David Cameron is to carry out a "ruthless" reshuffle within days which could see several senior and long-serving cabinet ministers lose their jobs.
The Prime Minister is expected to work on a coalition shake-up when he returns from European talks in Sweden on Tuesday evening. Whitehall is braced for a reshuffle at the end of this week or the start of next. Some of the ministers being considered for the sack are among the most senior ranks, and the reshuffle's timing, coinciding with the start of the World Cup, could lead it to be dubbed "the night of the long dives".
Senior ministers who are thought to be nervous about their position include Andrew Lansley, the Leader of the Commons; the Chief Whip, Sir George Young; the Environment Secretary, Owen Paterson; Ken Clarke, the Minister without Portfolio; and the Tory chairman, Grant Shapps. Despite their bitter row, Theresa May, the Home Secretary, and the Education Secretary, Michael Gove, are unlikely to be moved or demoted, because such a switch-around would risk escalating tensions between their supporters and trigger a fresh round of bloodletting.
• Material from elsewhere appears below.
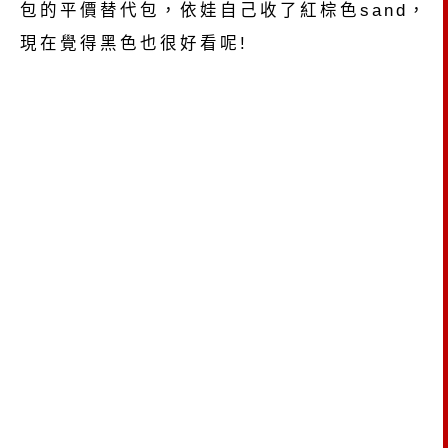
包的平價替代包，依娃自己收了紅棕色sand，
現在覺得黑色也很好看呢!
Tellingly, the reshuffle is expected to be restricted to Tory ministers and MPs because Nick Clegg is said to be "happy" with his top team. Yet, in reality, the Deputy Prime Minister, weakened after disastrous local and European election results and a sixth place at the Newark by-election, would be taking a risk by moving any of his ministers. Mr Cameron will promote more female MPs into the Cabinet after repeated criticism that there are more women named Theresa with full cabinet minister status than there are women not called Theresa. Nicky Morgan, the women's minister who has been attending the Cabinet since the last shake-up earlier this year, and Esther McVey, the Work and Pensions minister, could be in line for promotion. Penny Mordaunt, the backbench MP who was described by the PM as a "real parliamentary star" last week, after her address to the Commons following the Queen's Speech brought the House down, is likely to receive a ministerial job, possibly in defence. Liz Truss, the children's minister, is overdue a promotion.
The Communities Secretary, Eric Pickles, has been named as a possible replacement for Mr Shapps as party chairman, to help woo back voters from Ukip. But a source close to Mr Pickles says that he is "very happy" in his current role and thinks he will remain. Mr Lansley, who was demoted from health secretary to Leader of the Commons last year, is a potential candidate for Britain's choice of European Commissioner and could be sacrificed to make way for fresh faces.
Top Tories said that Mr Paterson is "very nervous" about his position after enduring "bad floods". Mr Paterson was criticised for his department's response to the winter deluge. One Commons source said that Mr Paterson, after a meeting with farmers, told a backbench Tory MP that it went well and asked the MP if he could "tell David" – suggesting that the backbencher had greater access to the Prime Minister than the Secretary of State.